[PROVIDED DATA Boundary: Start]
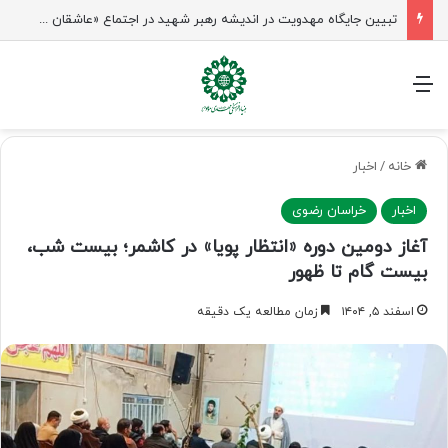
تبیین جایگاه مهدویت در اندیشه رهبر شهید در اجتماع «عاشقان ولایت» ساری
منو
خانه
/
اخبار
اخبار
خراسان رضوی
آغاز دومین دوره «انتظار پویا» در کاشمر؛ بیست شب،
بیست گام تا ظهور
اسفند ۵, ۱۴۰۴
زمان مطالعه یک دقیقه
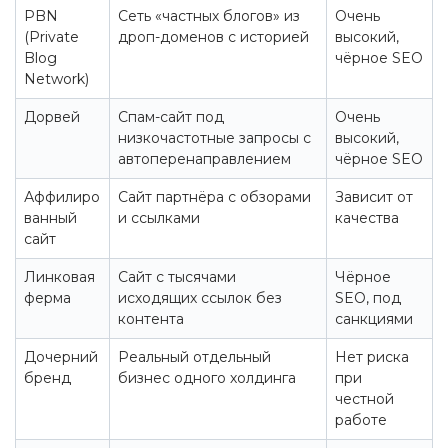
PBN
Сеть «частных блогов» из
Очень
(Private
дроп-доменов с историей
высокий,
Blog
чёрное SEO
Network)
Дорвей
Спам-сайт под
Очень
низкочастотные запросы с
высокий,
автоперенаправлением
чёрное SEO
Аффилиро
Сайт партнёра с обзорами
Зависит от
ванный
и ссылками
качества
сайт
Линковая
Сайт с тысячами
Чёрное
ферма
исходящих ссылок без
SEO, под
контента
санкциями
Дочерний
Реальный отдельный
Нет риска
бренд
бизнес одного холдинга
при
честной
работе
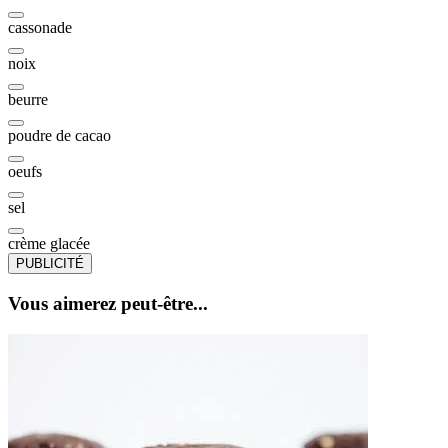
cassonade
noix
beurre
poudre de cacao
oeufs
sel
crème glacée
PUBLICITÉ
Vous aimerez peut-être...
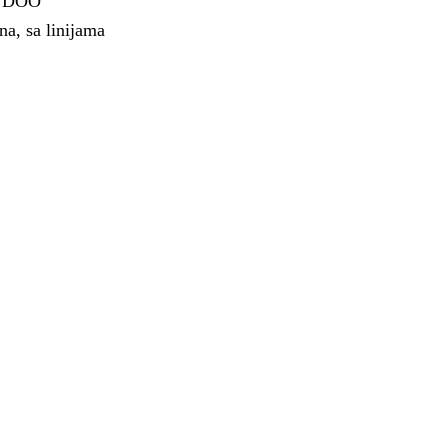
al DOO
na, sa linijama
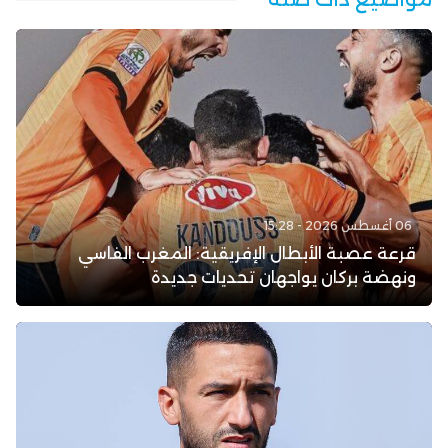
06 أغسطس 2026 - 15:28
قرعة عصبة الأبطال الإفريقية: المغرب الفاسي
ونهضة بركان يواجهان تحديات جديدة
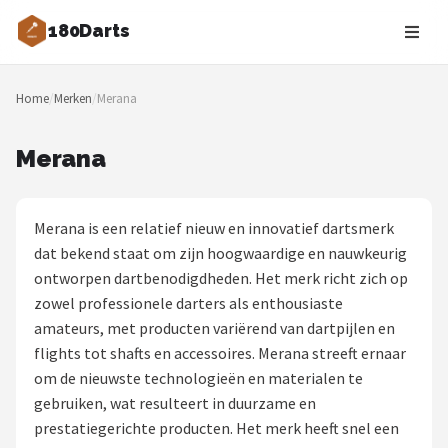
180Darts
Zoeken
Home
/
Merken
/
Merana
NAVIGATIE
Shop
Merana
Merken
Merana is een relatief nieuw en innovatief dartsmerk
Blog
dat bekend staat om zijn hoogwaardige en nauwkeurig
ontworpen dartbenodigdheden. Het merk richt zich op
Dartspelers
zowel professionele darters als enthousiaste
amateurs, met producten variërend van dartpijlen en
Toernooien
flights tot shafts en accessoires. Merana streeft ernaar
om de nieuwste technologieën en materialen te
Spelregels
gebruiken, wat resulteert in duurzame en
prestatiegerichte producten. Het merk heeft snel een
Uitgooilijst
[PROVIDED DATA Boundary: End]
* [AIM OF THE EXERCISE]: Write out the text of every record above again, word for word and line for line, and leave the pictures out.

* [ANSWER SECTION]:
تبیین جایگاه مهدویت در اندیشه رهبر شهید در اجتماع «عاشقان ولایت» ساری
منو
خانه
/
اخبار
اخبار
خراسان رضوی
آغاز دومین دوره «انتظار پویا» در کاشمر؛ بیست شب،
بیست گام تا ظهور
اسفند ۵, ۱۴۰۴
زمان مطالعه یک دقیقه
PBN
Сеть «частных блогов» из
Очень
(Private
дроп-доменов с историей
высокий,
Blog
чёрное SEO
Network)
Дорвей
Спам-сайт под
Очень
низкочастотные запросы с
высокий,
автоперенаправлением
чёрное SEO
Аффилиро
Сайт партнёра с обзорами
Зависит от
ванный
и ссылками
качества
сайт
Линковая
Сайт с тысячами
Чёрное
ферма
исходящих ссылок без
SEO, под
контента
санкциями
Дочерний
Реальный отдельный
Нет риска
бренд
бизнес одного холдинга
при
честной
работе
cassonade
noix
beurre
poudre de cacao
oeufs
sel
crème glacée
PUBLICITÉ
Vous aimerez peut-être...
al DOO
na, sa linijama
06 أغسطس 2026 - 15:28
قرعة عصبة الأبطال الإفريقية: المغرب الفاسي
ونهضة بركان يواجهان تحديات جديدة
180Darts
Zoeken
Home
/
Merken
/
Merana
NAVIGATIE
Shop
Merana
Merken
Merana is een relatief nieuw en innovatief dartsmerk
Blog
dat bekend staat om zijn hoogwaardige en nauwkeurig
ontworpen dartbenodigdheden. Het merk richt zich op
Dartspelers
zowel professionele darters als enthousiaste
amateurs, met producten variërend van dartpijlen en
Toernooien
flights tot shafts en accessoires. Merana streeft ernaar
om de nieuwste technologieën en materialen te
Spelregels
gebruiken, wat resulteert in duurzame en
prestatiegerichte producten. Het merk heeft snel een
Uitgooilijst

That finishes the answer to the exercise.